### HOW TO COMPLETE THIS TASK
Copy the text of these records word for word, with the picture markers left out of your answer.

Dataset items:
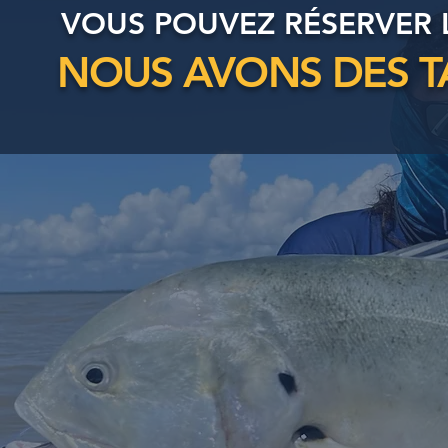
VOUS POUVEZ RÉSERVER 
NOUS AVONS DES T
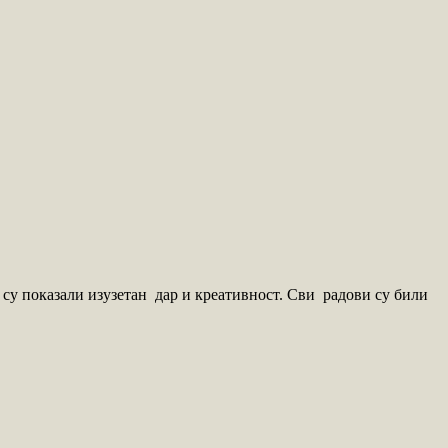
у показали изузетан дар и креативност. Сви радови су били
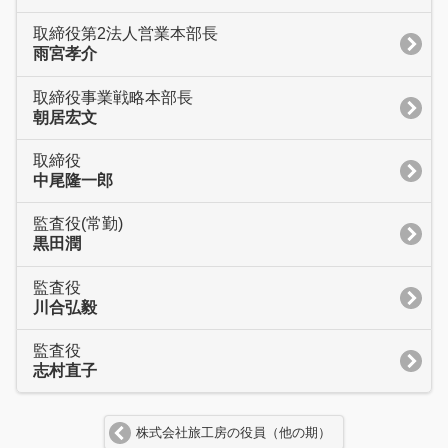
取締役第2法人営業本部長
雨宮孝介
取締役事業戦略本部長
朝居宏文
取締役
中尾隆一郎
監査役(常勤)
黒田潤
監査役
川合弘毅
監査役
志村直子
株式会社旅工房の役員（他の期）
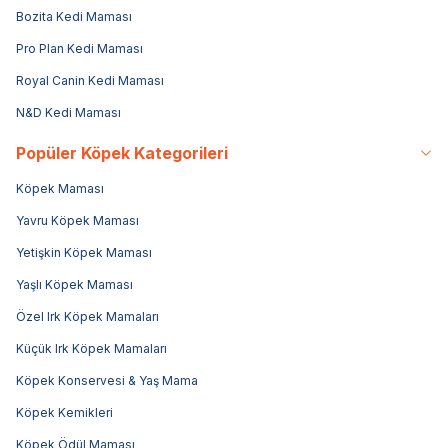
Bozita Kedi Maması
Pro Plan Kedi Maması
Royal Canin Kedi Maması
N&D Kedi Maması
Popüler Köpek Kategorileri
Köpek Maması
Yavru Köpek Maması
Yetişkin Köpek Maması
Yaşlı Köpek Maması
Özel Irk Köpek Mamaları
Küçük Irk Köpek Mamaları
Köpek Konservesi & Yaş Mama
Köpek Kemikleri
Köpek Ödül Maması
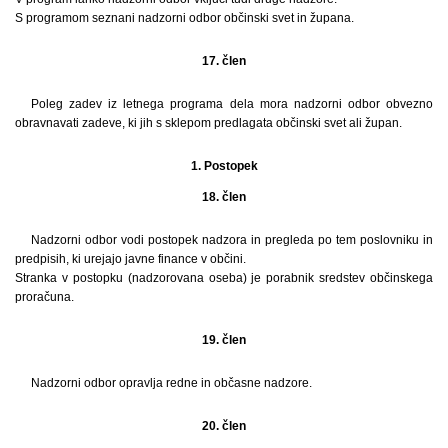
S programom seznani nadzorni odbor občinski svet in župana.
17. člen
Poleg zadev iz letnega programa dela mora nadzorni odbor obvezno
obravnavati zadeve, ki jih s sklepom predlagata občinski svet ali župan.
1. Postopek
18. člen
Nadzorni odbor vodi postopek nadzora in pregleda po tem poslovniku in
predpisih, ki urejajo javne finance v občini.
Stranka v postopku (nadzorovana oseba) je porabnik sredstev občinskega
proračuna.
19. člen
Nadzorni odbor opravlja redne in občasne nadzore.
20. člen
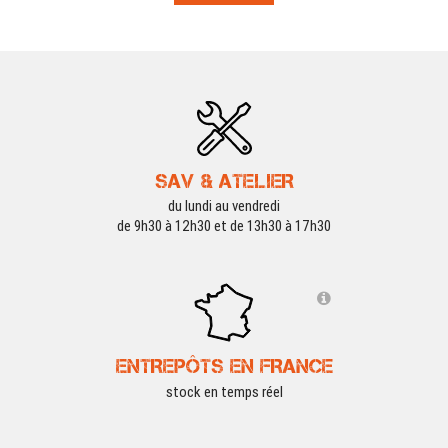
SAV & ATELIER
du lundi au vendredi
de 9h30 à 12h30 et de 13h30 à 17h30
ENTREPÔTS EN FRANCE
stock en temps réel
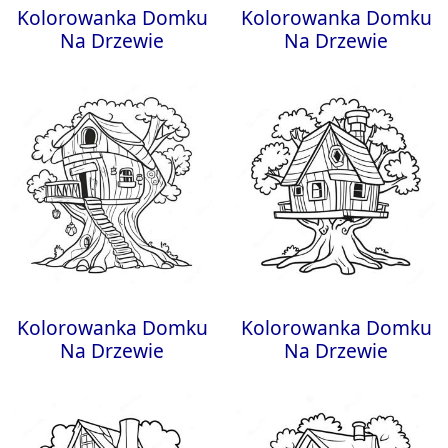
Kolorowanka Domku
Kolorowanka Domku
Na Drzewie
Na Drzewie
Kolorowanka Domku
Kolorowanka Domku
Na Drzewie
Na Drzewie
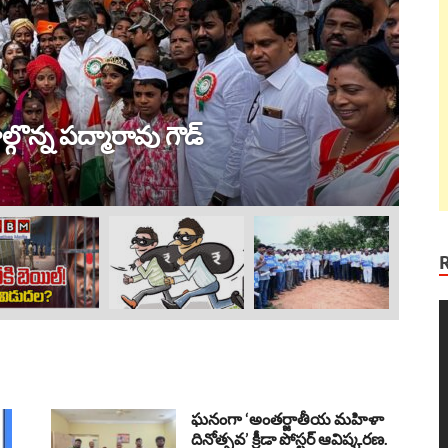
ట్ర
 విజయం !
ల
Au
V
P
ఘనంగా ‘అంతర్జాతీయ మహిళా
దినోత్సవ’ క్రీడా పోస్టర్ ఆవిష్కరణ.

### RESULT FOR THIS EXERCISE
VOUS POUVEZ RÉSERVER 
NOUS AVONS DES T
у показали изузетан дар и креативност. Сви радови су били
取締役第2法人営業本部長
雨宮孝介
取締役事業戦略本部長
朝居宏文
取締役
中尾隆一郎
監査役(常勤)
黒田潤
監査役
川合弘毅
監査役
志村直子
株式会社旅工房の役員（他の期）
Bozita Kedi Maması
Pro Plan Kedi Maması
Royal Canin Kedi Maması
N&D Kedi Maması
Popüler Köpek Kategorileri
Köpek Maması
Yavru Köpek Maması
Yetişkin Köpek Maması
Yaşlı Köpek Maması
Özel Irk Köpek Mamaları
Küçük Irk Köpek Mamaları
Köpek Konservesi & Yaş Mama
Köpek Kemikleri
Köpek Ödül Maması
S programom seznani nadzorni odbor občinski svet in župana.
17. člen
Poleg zadev iz letnega programa dela mora nadzorni odbor obvezno
obravnavati zadeve, ki jih s sklepom predlagata občinski svet ali župan.
1. Postopek
18. člen
Nadzorni odbor vodi postopek nadzora in pregleda po tem poslovniku in
predpisih, ki urejajo javne finance v občini.
Stranka v postopku (nadzorovana oseba) je porabnik sredstev občinskega
proračuna.
19. člen
Nadzorni odbor opravlja redne in občasne nadzore.
20. člen
SAV & ATELIER
du lundi au vendredi
de 9h30 à 12h30 et de 13h30 à 17h30
ENTREPÔTS EN FRANCE
stock en temps réel
Kolorowanka Domku
Kolorowanka Domku
Na Drzewie
Na Drzewie
Kolorowanka Domku
Kolorowanka Domku
Na Drzewie
Na Drzewie
ట్ర
 విజయం !
ల
Au
V
P
ఘనంగా ‘అంతర్జాతీయ మహిళా
దినోత్సవ’ క్రీడా పోస్టర్ ఆవిష్కరణ.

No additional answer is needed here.